For those of you who are not tax preparers, here are some other suggestions you might find helpful.

  • Having somewhere to gather your documents to stay organized is key. I would suggest setting up a folder of some kind (it could be anything from a plain old manila folder to a cute, dedicated binder with dividers, etc). As documents come, you add them to the file. It’s not too late to set this up for your 2015 tax return but you might want to set up a 2016 file at the same time so you can gather receipts, etc. all year long.
  • In the front of your chosen organizational item, I would add a checklist of items you need to gather before your tax return can be prepared. If you hire a professional and they send you an organizer, you may use that document as your checklist. You may need more than one of each document, depending on your situation. You can add as much or as little detail to the checklist as you want. This sheet can even be attached right to the file. As you add documents to the file, actually check them off your list. Then you know at a glance what you are still waiting for.
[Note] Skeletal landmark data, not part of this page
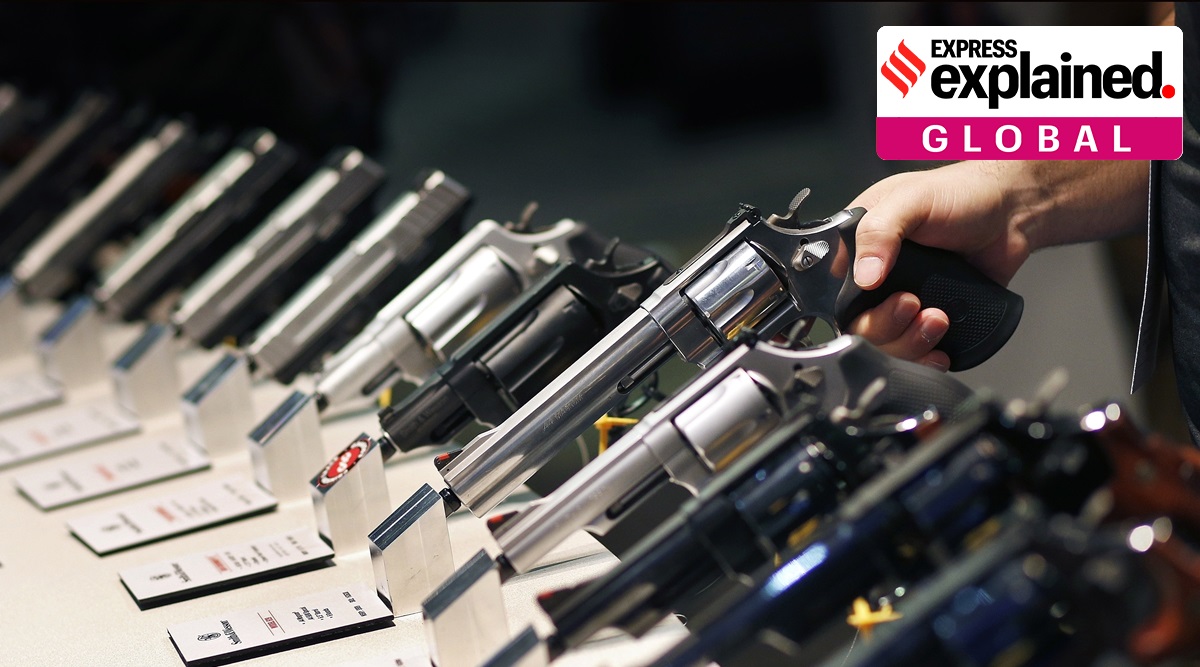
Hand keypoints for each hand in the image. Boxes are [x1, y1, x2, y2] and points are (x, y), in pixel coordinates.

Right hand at [845, 161, 1033, 369]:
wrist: (1011, 213)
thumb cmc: (961, 194)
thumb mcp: (911, 200)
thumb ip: (879, 231)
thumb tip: (864, 275)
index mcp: (859, 246)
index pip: (837, 291)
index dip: (856, 306)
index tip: (892, 296)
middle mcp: (877, 276)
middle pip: (861, 326)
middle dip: (888, 327)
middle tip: (916, 306)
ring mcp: (903, 298)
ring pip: (887, 343)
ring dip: (910, 342)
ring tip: (938, 319)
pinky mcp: (929, 315)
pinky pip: (916, 349)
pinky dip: (925, 357)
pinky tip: (939, 348)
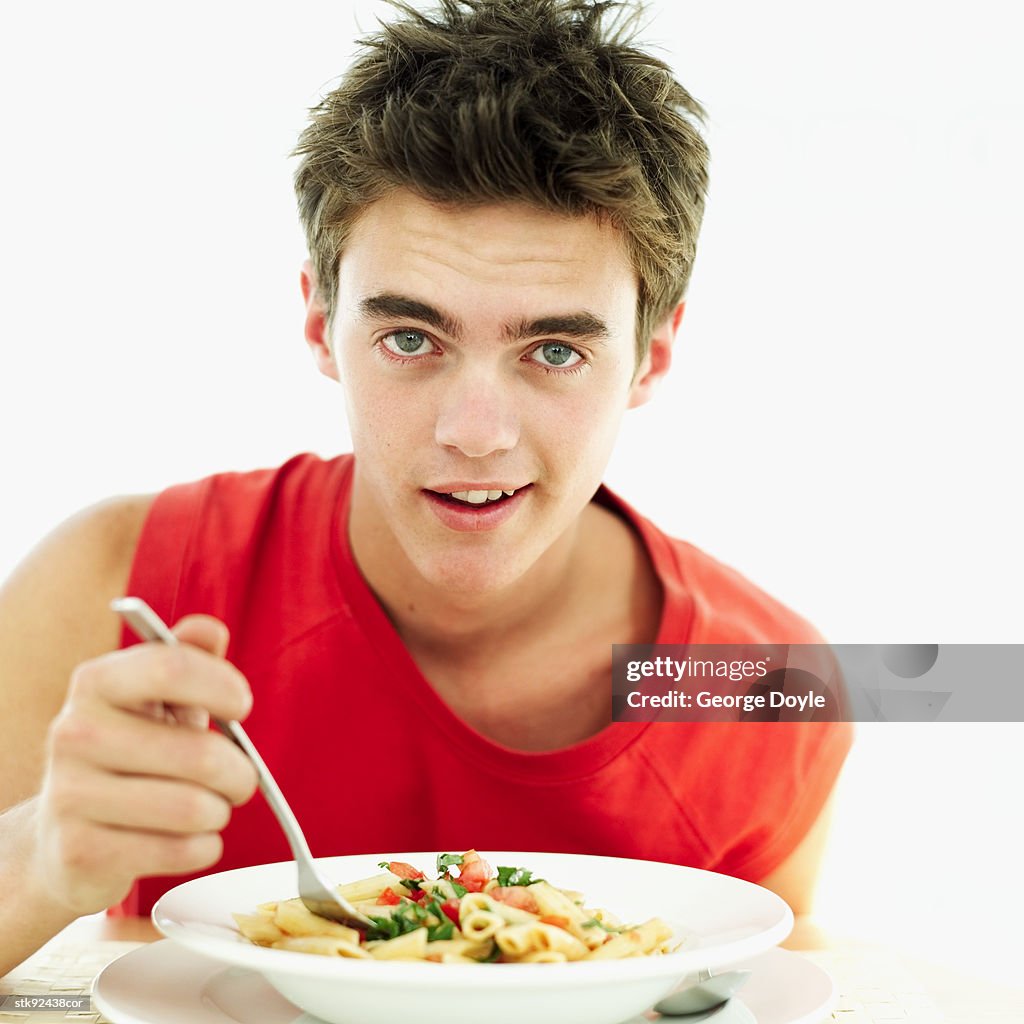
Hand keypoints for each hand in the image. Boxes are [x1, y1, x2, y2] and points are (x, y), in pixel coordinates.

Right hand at [32, 615, 258, 915]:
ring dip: (221, 812)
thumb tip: (211, 631)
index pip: (171, 668)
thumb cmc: (133, 752)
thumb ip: (188, 658)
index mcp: (97, 682)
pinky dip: (204, 847)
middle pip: (200, 755)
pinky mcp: (79, 851)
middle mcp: (74, 732)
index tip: (242, 706)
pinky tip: (190, 839)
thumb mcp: (160, 700)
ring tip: (212, 808)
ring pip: (194, 808)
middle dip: (240, 773)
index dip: (222, 686)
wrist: (65, 833)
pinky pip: (180, 850)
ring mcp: (70, 794)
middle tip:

Some of the most common items to gather are:
    • W-2 (If you work for an employer)
    • 1099-R (If you have retirement income)
    • 1099-Int (For the interest you have earned in your savings, CD, money market accounts
    • 1099-MISC (For some self employment income)
    • K-1 (If you have ownership in a partnership, S-corp, trust, etc)
    • Social Security Income
    • Receipts for business income/expenses if you report on Schedule C
    • 1098 (Mortgage Interest)
    • Any charitable donations: Receipts, donation letters, etc.
    • Medical expenses
    • 1098-T (Tuition statement for higher education)
    • Childcare receipts

Whether you do your own tax preparation or hire a professional, having your receipts summarized will really help. The more you do to organize on the front end, the less headache you’ll have on tax prep day. If you hire a professional, your bill will also go down if they don’t have to summarize all your receipts.